**ABOUT THIS TASK**
Without any pictures, print exactly the lines that run from the start of the data through the line containing "Well, the arguing".

[Stored data entries]
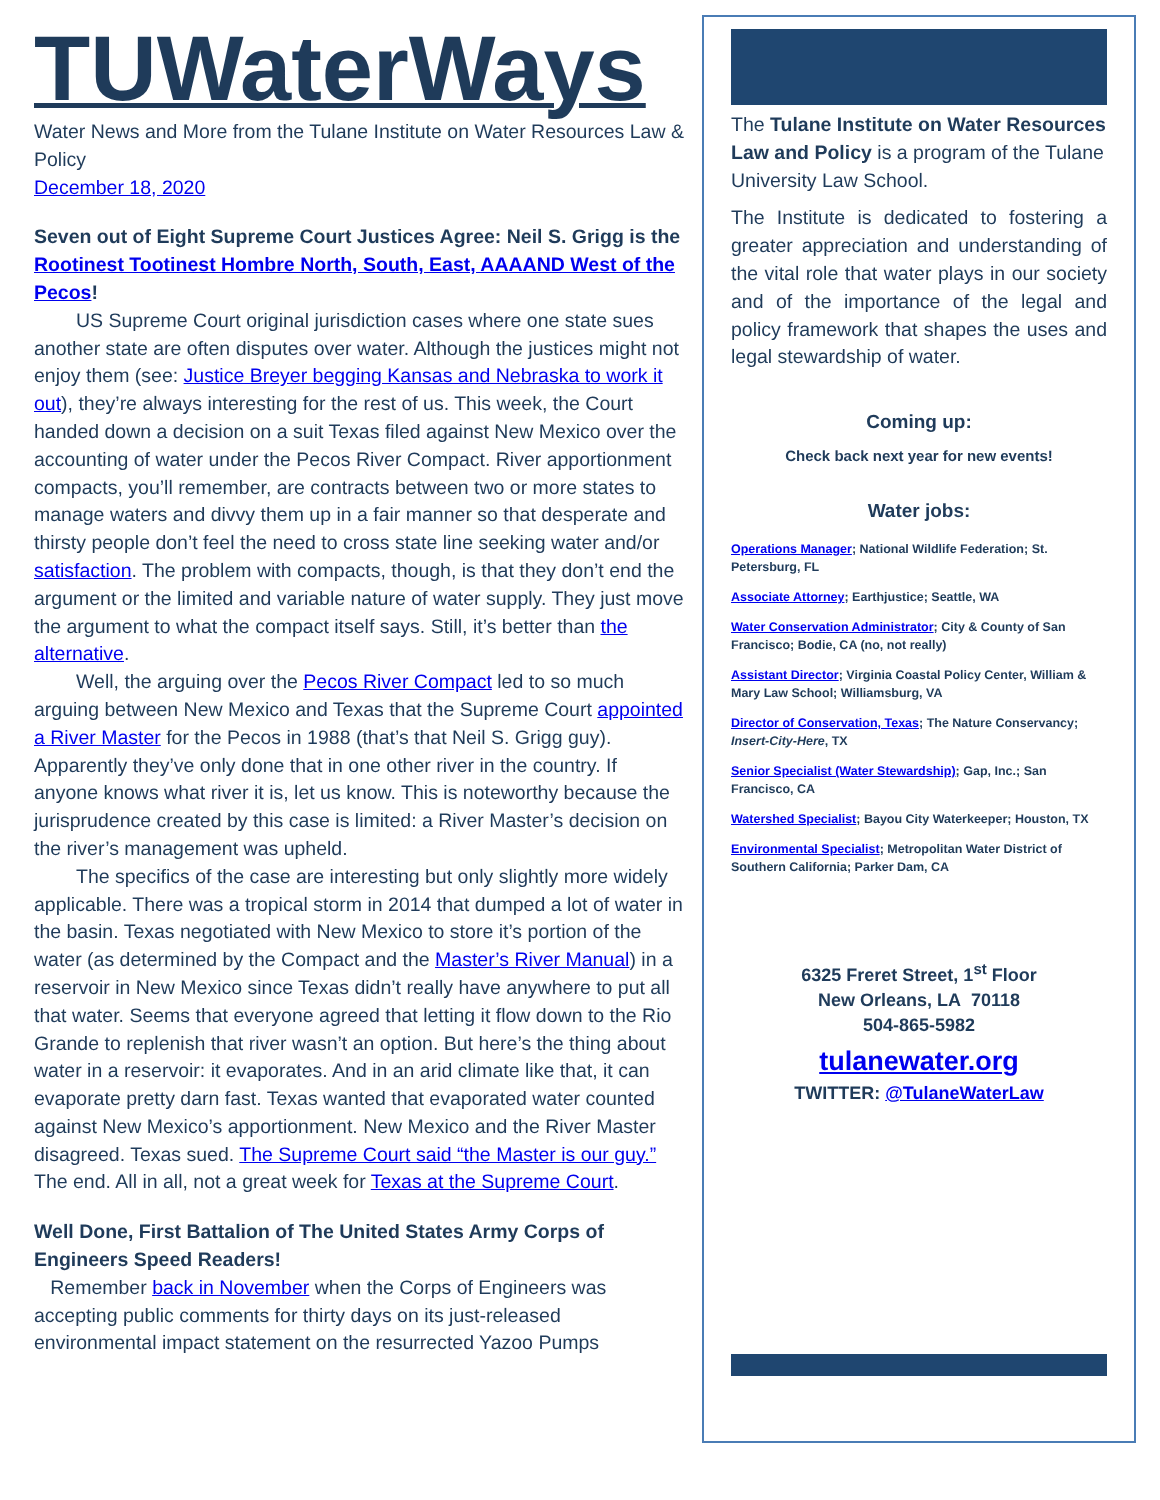TUWaterWays
Water News and More from the Tulane Institute on Water Resources Law & Policy
December 18, 2020
Seven out of Eight Supreme Court Justices Agree: Neil S. Grigg is the Rootinest Tootinest Hombre North, South, East, AAAAND West of the Pecos!
US Supreme Court original jurisdiction cases where one state sues another state are often disputes over water. Although the justices might not enjoy them (see: Justice Breyer begging Kansas and Nebraska to work it out), they’re always interesting for the rest of us. This week, the Court handed down a decision on a suit Texas filed against New Mexico over the accounting of water under the Pecos River Compact. River apportionment compacts, you’ll remember, are contracts between two or more states to manage waters and divvy them up in a fair manner so that desperate and thirsty people don’t feel the need to cross state line seeking water and/or satisfaction. The problem with compacts, though, is that they don’t end the argument or the limited and variable nature of water supply. They just move the argument to what the compact itself says. Still, it’s better than the alternative.
Well, the arguing over the Pecos River Compact led to so much arguing between New Mexico and Texas that the Supreme Court appointed a River Master for the Pecos in 1988 (that’s that Neil S. Grigg guy). Apparently they’ve only done that in one other river in the country. If anyone knows what river it is, let us know. This is noteworthy because the jurisprudence created by this case is limited: a River Master’s decision on the river’s management was upheld.
The specifics of the case are interesting but only slightly more widely applicable. There was a tropical storm in 2014 that dumped a lot of water in the basin. Texas negotiated with New Mexico to store it’s portion of the water (as determined by the Compact and the Master’s River Manual) in a reservoir in New Mexico since Texas didn’t really have anywhere to put all that water. Seems that everyone agreed that letting it flow down to the Rio Grande to replenish that river wasn’t an option. But here’s the thing about water in a reservoir: it evaporates. And in an arid climate like that, it can evaporate pretty darn fast. Texas wanted that evaporated water counted against New Mexico’s apportionment. New Mexico and the River Master disagreed. Texas sued. The Supreme Court said “the Master is our guy.” The end. All in all, not a great week for Texas at the Supreme Court.
Well Done, First Battalion of The United States Army Corps of Engineers Speed Readers!
Remember back in November when the Corps of Engineers was accepting public comments for thirty days on its just-released environmental impact statement on the resurrected Yazoo Pumps
The Tulane Institute on Water Resources Law and Policy is a program of the Tulane University Law School.
The Institute is dedicated to fostering a greater appreciation and understanding of the vital role that water plays in our society and of the importance of the legal and policy framework that shapes the uses and legal stewardship of water.
Coming up:
Check back next year for new events!
Water jobs:
Operations Manager; National Wildlife Federation; St. Petersburg, FL
Associate Attorney; Earthjustice; Seattle, WA
Water Conservation Administrator; City & County of San Francisco; Bodie, CA (no, not really)
Assistant Director; Virginia Coastal Policy Center, William & Mary Law School; Williamsburg, VA
Director of Conservation, Texas; The Nature Conservancy; Insert-City-Here, TX
Senior Specialist (Water Stewardship); Gap, Inc.; San Francisco, CA
Watershed Specialist; Bayou City Waterkeeper; Houston, TX
Environmental Specialist; Metropolitan Water District of Southern California; Parker Dam, CA
6325 Freret Street, 1<sup>st</sup> Floor
New Orleans, LA 70118
504-865-5982
tulanewater.org
TWITTER: @TulaneWaterLaw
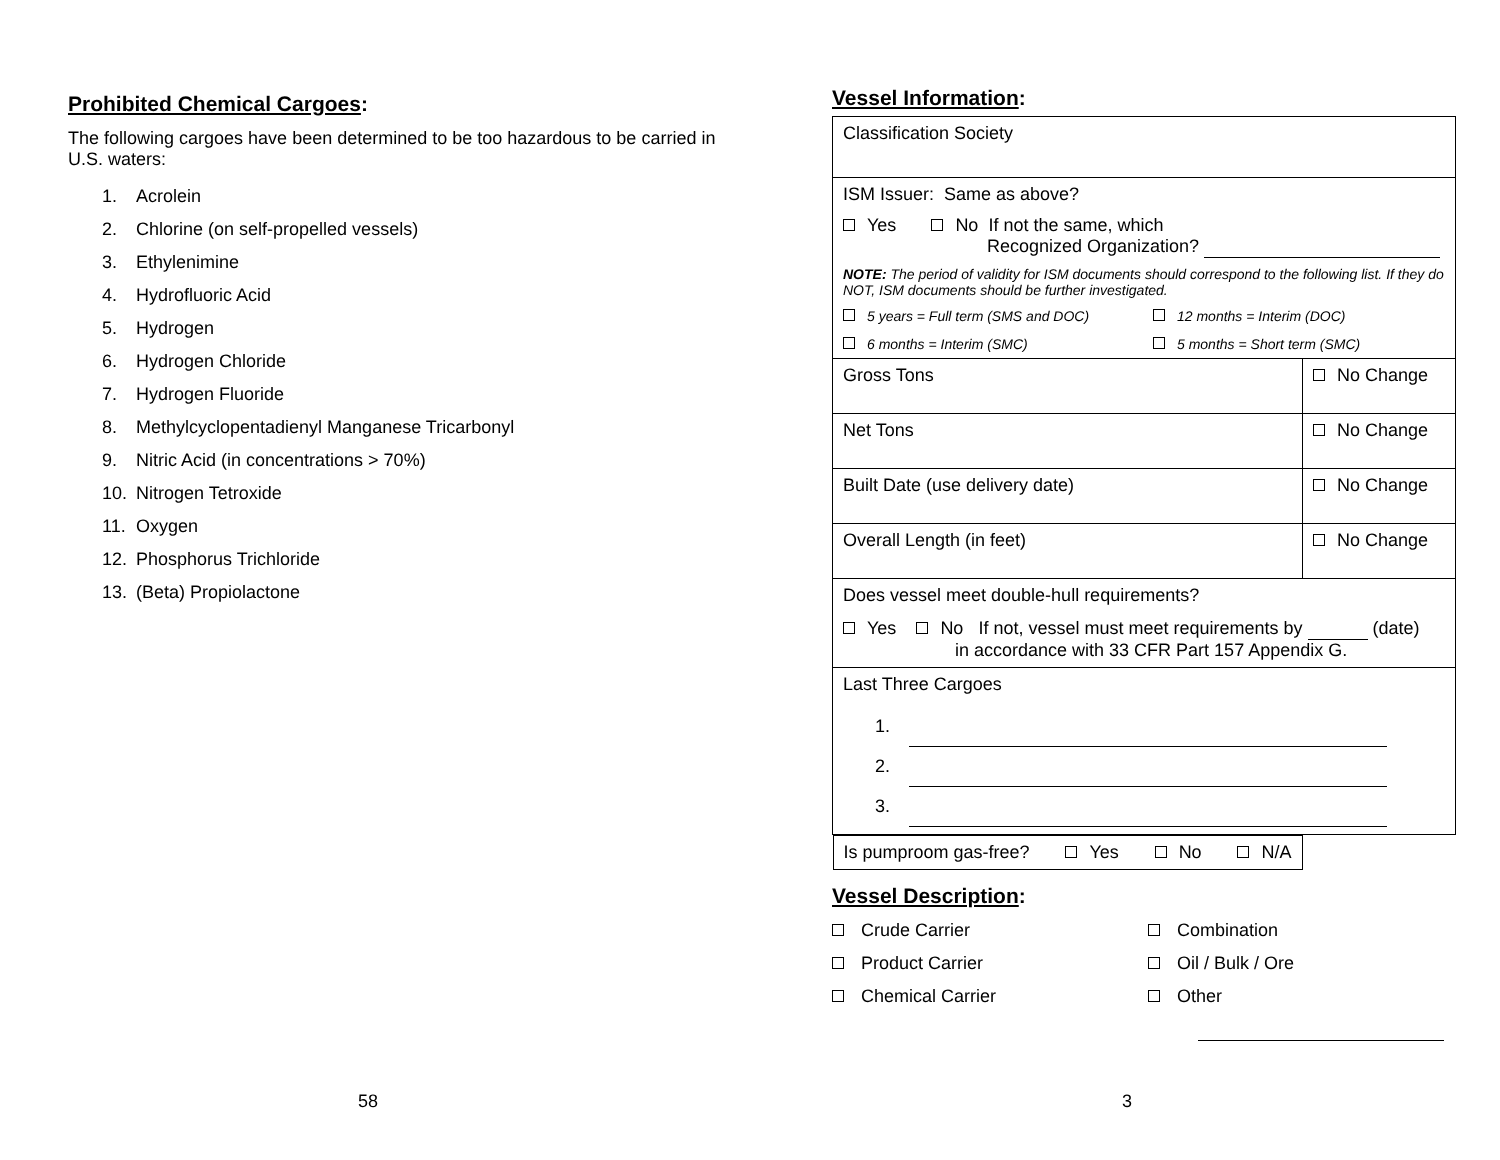Prohibited Chemical Cargoes:
The following cargoes have been determined to be too hazardous to be carried in U.S. waters:
1. Acrolein
2. Chlorine (on self-propelled vessels)
3. Ethylenimine
4. Hydrofluoric Acid
5. Hydrogen
6. Hydrogen Chloride
7. Hydrogen Fluoride
8. Methylcyclopentadienyl Manganese Tricarbonyl
9. Nitric Acid (in concentrations > 70%)
10. Nitrogen Tetroxide
11. Oxygen
12. Phosphorus Trichloride
13. (Beta) Propiolactone
58
Vessel Information:
| Classification Society | |
| ISM Issuer: Same as above? Yes No If not the same, which Recognized Organization? NOTE: The period of validity for ISM documents should correspond to the following list. If they do NOT, ISM documents should be further investigated. 5 years = Full term (SMS and DOC) 12 months = Interim (DOC) 6 months = Interim (SMC) 5 months = Short term (SMC) | |
| Gross Tons | No Change |
| Net Tons | No Change |
| Built Date (use delivery date) | No Change |
| Overall Length (in feet) | No Change |
| Does vessel meet double-hull requirements? Yes No If not, vessel must meet requirements by (date) in accordance with 33 CFR Part 157 Appendix G. | |
| Last Three Cargoes 1. 2. 3. | |
| Is pumproom gas-free? Yes No N/A | |
Vessel Description:
Crude Carrier
Combination
Product Carrier
Oil / Bulk / Ore
Chemical Carrier
Other
3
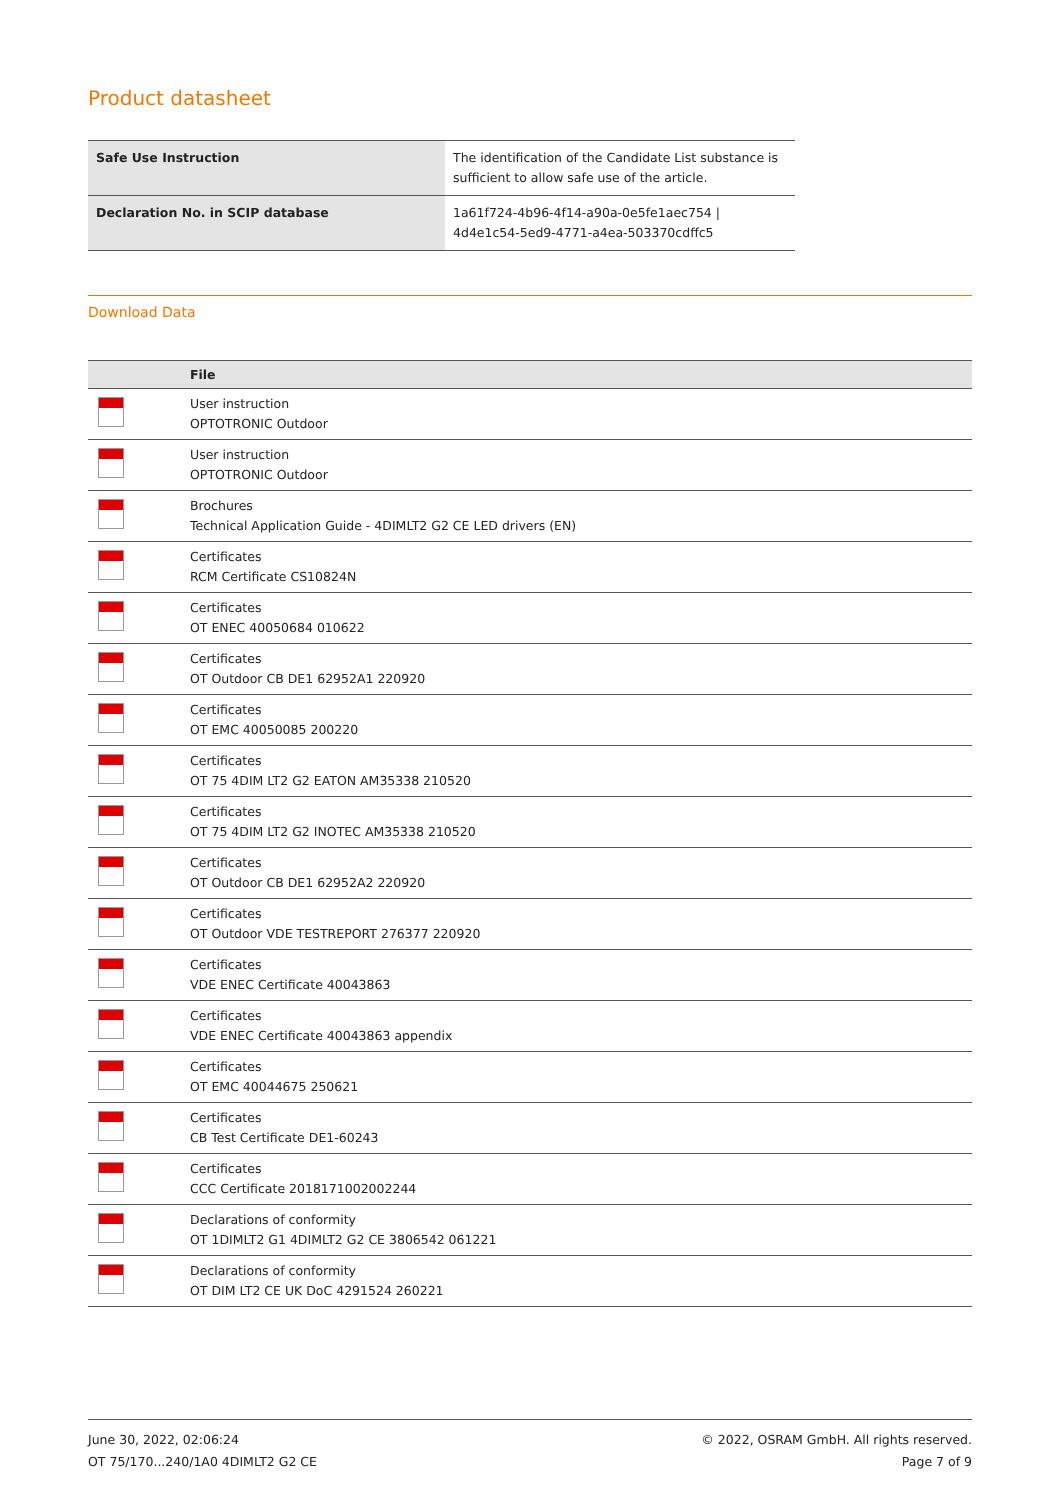Product datasheet
| Safe Use Instruction | The identification of the Candidate List substance is sufficient to allow safe use of the article. |
| Declaration No. in SCIP database | 1a61f724-4b96-4f14-a90a-0e5fe1aec754 / 4d4e1c54-5ed9-4771-a4ea-503370cdffc5 |
Download Data
| | File |
| --- | --- |
| | User instruction OPTOTRONIC Outdoor |
| | User instruction OPTOTRONIC Outdoor |
| | Brochures Technical Application Guide - 4DIMLT2 G2 CE LED drivers (EN) |
| | Certificates RCM Certificate CS10824N |
| | Certificates OT ENEC 40050684 010622 |
| | Certificates OT Outdoor CB DE1 62952A1 220920 |
| | Certificates OT EMC 40050085 200220 |
| | Certificates OT 75 4DIM LT2 G2 EATON AM35338 210520 |
| | Certificates OT 75 4DIM LT2 G2 INOTEC AM35338 210520 |
| | Certificates OT Outdoor CB DE1 62952A2 220920 |
| | Certificates OT Outdoor VDE TESTREPORT 276377 220920 |
| | Certificates VDE ENEC Certificate 40043863 |
| | Certificates VDE ENEC Certificate 40043863 appendix |
| | Certificates OT EMC 40044675 250621 |
| | Certificates CB Test Certificate DE1-60243 |
| | Certificates CCC Certificate 2018171002002244 |
| | Declarations of conformity OT 1DIMLT2 G1 4DIMLT2 G2 CE 3806542 061221 |
| | Declarations of conformity OT DIM LT2 CE UK DoC 4291524 260221 |
June 30, 2022, 02:06:24
OT 75/170...240/1A0 4DIMLT2 G2 CE
© 2022, OSRAM GmbH. All rights reserved.
Page 7 of 9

**RESULT OF THIS EXERCISE**
TUWaterWays
Water News and More from the Tulane Institute on Water Resources Law & Policy
December 18, 2020
Seven out of Eight Supreme Court Justices Agree: Neil S. Grigg is the Rootinest Tootinest Hombre North, South, East, AAAAND West of the Pecos!
US Supreme Court original jurisdiction cases where one state sues another state are often disputes over water. Although the justices might not enjoy them (see: Justice Breyer begging Kansas and Nebraska to work it out), they’re always interesting for the rest of us. This week, the Court handed down a decision on a suit Texas filed against New Mexico over the accounting of water under the Pecos River Compact. River apportionment compacts, you’ll remember, are contracts between two or more states to manage waters and divvy them up in a fair manner so that desperate and thirsty people don’t feel the need to cross state line seeking water and/or satisfaction. The problem with compacts, though, is that they don’t end the argument or the limited and variable nature of water supply. They just move the argument to what the compact itself says. Still, it’s better than the alternative.
Well, the arguing over the Pecos River Compact led to so much arguing between New Mexico and Texas that the Supreme Court appointed a River Master for the Pecos in 1988 (that’s that Neil S. Grigg guy). Apparently they’ve only done that in one other river in the country. If anyone knows what river it is, let us know. This is noteworthy because the jurisprudence created by this case is limited: a River Master’s decision on the river’s management was upheld.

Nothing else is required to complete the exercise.